In eerste aanleg achtte de rechtbank de tenlasteleggingen van mensensmokkel voor bewezen, behalve voor de verzwarende omstandigheden dat er misbruik werd gemaakt van kwetsbare toestand en er direct of indirect gebruik werd gemaakt van listige kunstgrepen, geweld, bedreigingen of enige vorm van dwang. De rechtbank oordeelde dat de verzwarende omstandigheid dat de beklaagde de vreemdelingen onder druk zou hebben gezet en hen misbruikt zou hebben onvoldoende bewezen was. De rechtbank achtte ook de feiten van mensenhandel niet voor bewezen.

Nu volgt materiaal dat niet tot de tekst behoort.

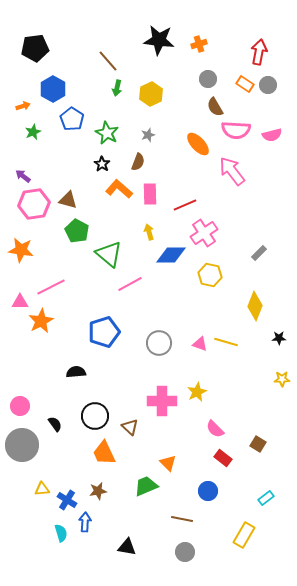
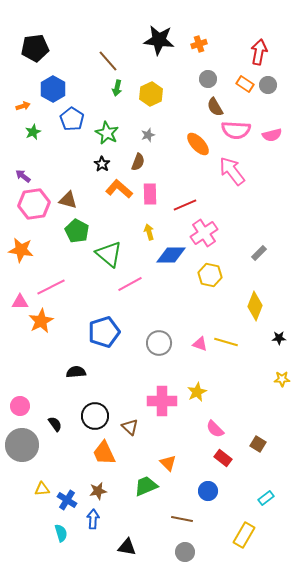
blue arrow at (85, 522): moved 8 px right, 3 px up
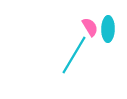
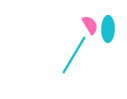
pink semicircle: moved 2 px up
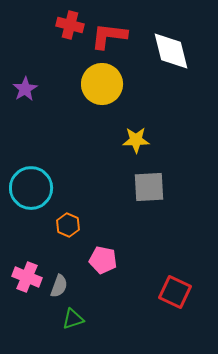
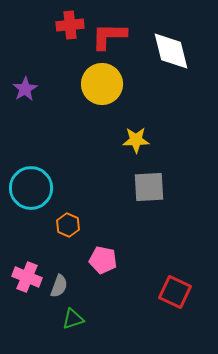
red cross: rotated 20 degrees counterclockwise
red L-shape: rotated 6 degrees counterclockwise
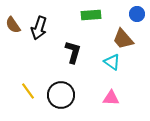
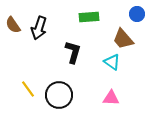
green rectangle: moved 2 px left, 2 px down
yellow line: moved 2 px up
black circle: moved 2 px left
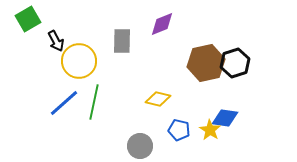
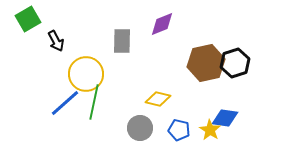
yellow circle: moved 7 px right, 13 px down
blue line: moved 1 px right
gray circle: moved 18 px up
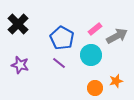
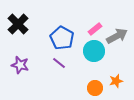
cyan circle: moved 3 px right, 4 px up
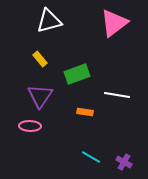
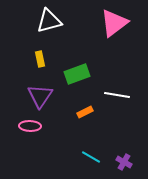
yellow rectangle: rotated 28 degrees clockwise
orange rectangle: rotated 35 degrees counterclockwise
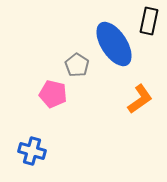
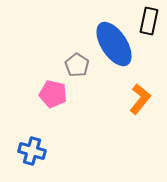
orange L-shape: rotated 16 degrees counterclockwise
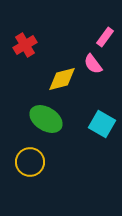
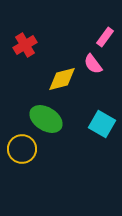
yellow circle: moved 8 px left, 13 px up
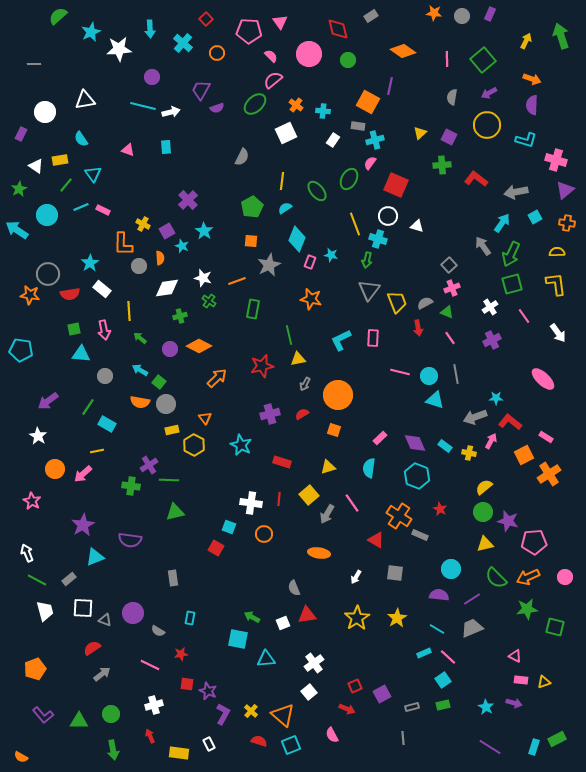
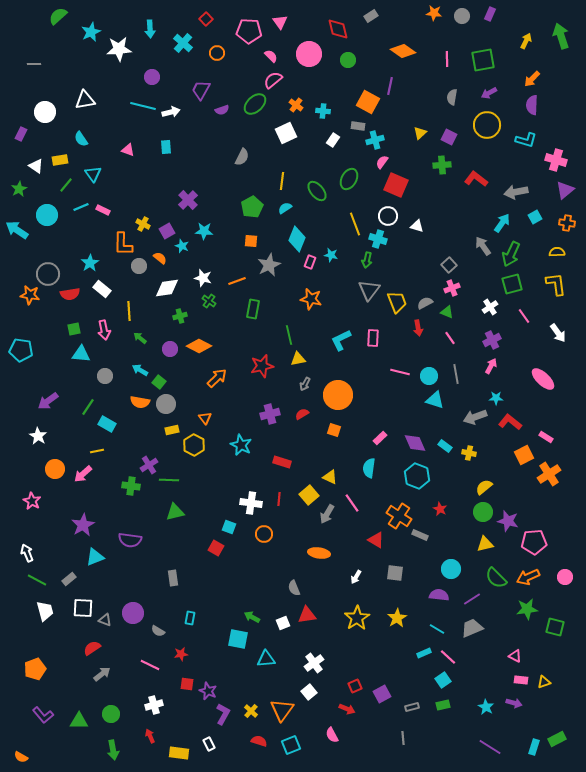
green square at (483, 60): rotated 30 degrees clockwise
orange arrow at (532, 79): rotated 114 degrees clockwise
purple semicircle at (217, 108): moved 5 px right, 2 px down
pink semicircle at (370, 163): moved 12 px right, 1 px up
cyan star at (204, 231): rotated 30 degrees counterclockwise
orange semicircle at (160, 258): rotated 48 degrees counterclockwise
pink arrow at (491, 441): moved 75 px up
yellow triangle at (328, 467): moved 2 px right, 10 px down; rotated 42 degrees clockwise
orange triangle at (283, 715): moved 1 px left, 5 px up; rotated 25 degrees clockwise
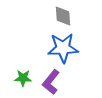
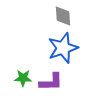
blue star: rotated 16 degrees counterclockwise
purple L-shape: rotated 130 degrees counterclockwise
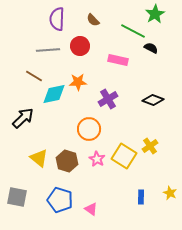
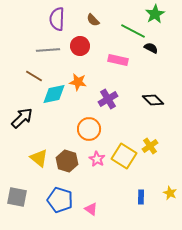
orange star: rotated 12 degrees clockwise
black diamond: rotated 25 degrees clockwise
black arrow: moved 1 px left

Er waren onvoldoende objectieve elementen om aan te nemen dat zij door de beklaagde onder druk werden gezet om deel te nemen aan deze criminele activiteiten. Zij hadden er namelijk zelf ook voordeel uit gehaald. De beklaagde werd veroordeeld tot 2 jaar gevangenisstraf, een hoge geldboete en de verbeurdverklaring van geldsommen. Myria stelde zich burgerlijke partij en kreeg een schadevergoeding van € 1. De vordering van het slachtoffer werd afgewezen.

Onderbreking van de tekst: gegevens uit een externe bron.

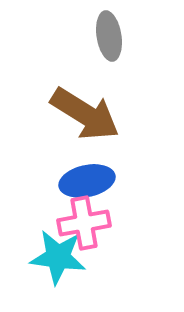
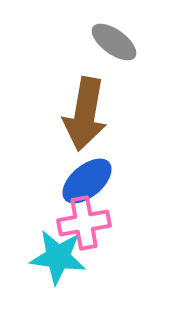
gray ellipse: moved 5 px right, 6 px down; rotated 45 degrees counterclockwise
brown arrow: rotated 68 degrees clockwise
blue ellipse: rotated 28 degrees counterclockwise
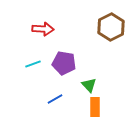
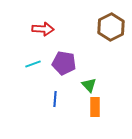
blue line: rotated 56 degrees counterclockwise
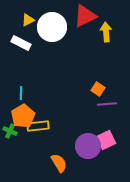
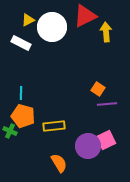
orange pentagon: rotated 25 degrees counterclockwise
yellow rectangle: moved 16 px right
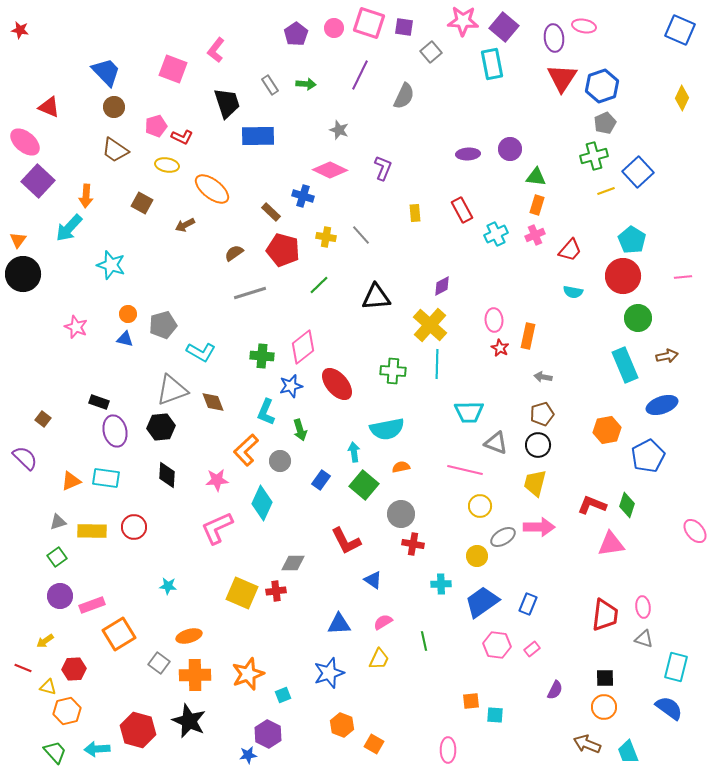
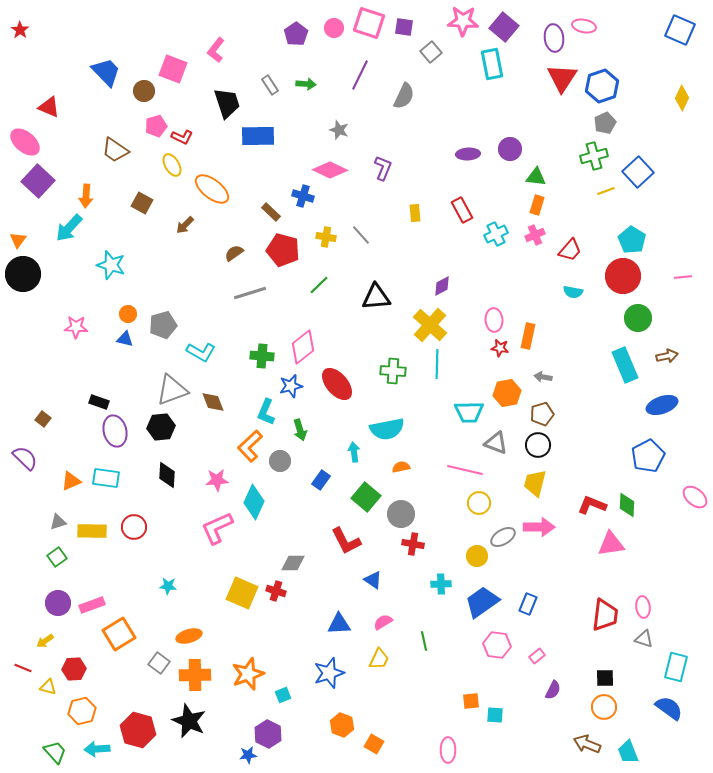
red star at (20, 30): rotated 24 degrees clockwise
brown circle at (114, 107): moved 30 px right, 16 px up
yellow ellipse at (167, 165): moved 5 px right; rotated 50 degrees clockwise
brown arrow at (185, 225): rotated 18 degrees counterclockwise
pink star at (76, 327): rotated 20 degrees counterclockwise
red star at (500, 348): rotated 18 degrees counterclockwise
orange hexagon at (607, 430): moved 100 px left, 37 px up
orange L-shape at (246, 450): moved 4 px right, 4 px up
green square at (364, 485): moved 2 px right, 12 px down
cyan diamond at (262, 503): moved 8 px left, 1 px up
green diamond at (627, 505): rotated 15 degrees counterclockwise
yellow circle at (480, 506): moved 1 px left, 3 px up
pink ellipse at (695, 531): moved 34 px up; rotated 10 degrees counterclockwise
red cross at (276, 591): rotated 24 degrees clockwise
purple circle at (60, 596): moved 2 px left, 7 px down
pink rectangle at (532, 649): moved 5 px right, 7 px down
purple semicircle at (555, 690): moved 2 px left
orange hexagon at (67, 711): moved 15 px right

In hoger beroep werd het vonnis gedeeltelijk bevestigd door het hof van beroep. Toch zwakte het Hof de veroordelingen op een aantal punten af. Voor de tenlastelegging van witwassen werd de beklaagde zelfs vrijgesproken. Ook oordeelde het Hof opnieuw dat de verzwarende omstandigheid van het misbruik van de kwetsbare toestand van de slachtoffers niet bewezen was. Het Hof meende dat de redenen van kwetsbaarheid niet voldoende ernstig waren, en niet van die aard waren dat de kandidaat-studenten geen andere echte of aanvaardbare keuze hadden dan zich te laten misbruiken. Het Hof bevestigde wel de straf, met uitzondering van het verbeurd verklaarde bedrag dat werd verminderd. De schadevergoeding voor Myria werd bevestigd. Het slachtoffer dat zich burgerlijke partij had gesteld was niet aanwezig op de zitting waardoor het Hof meende dat hij afstand deed van het beroep.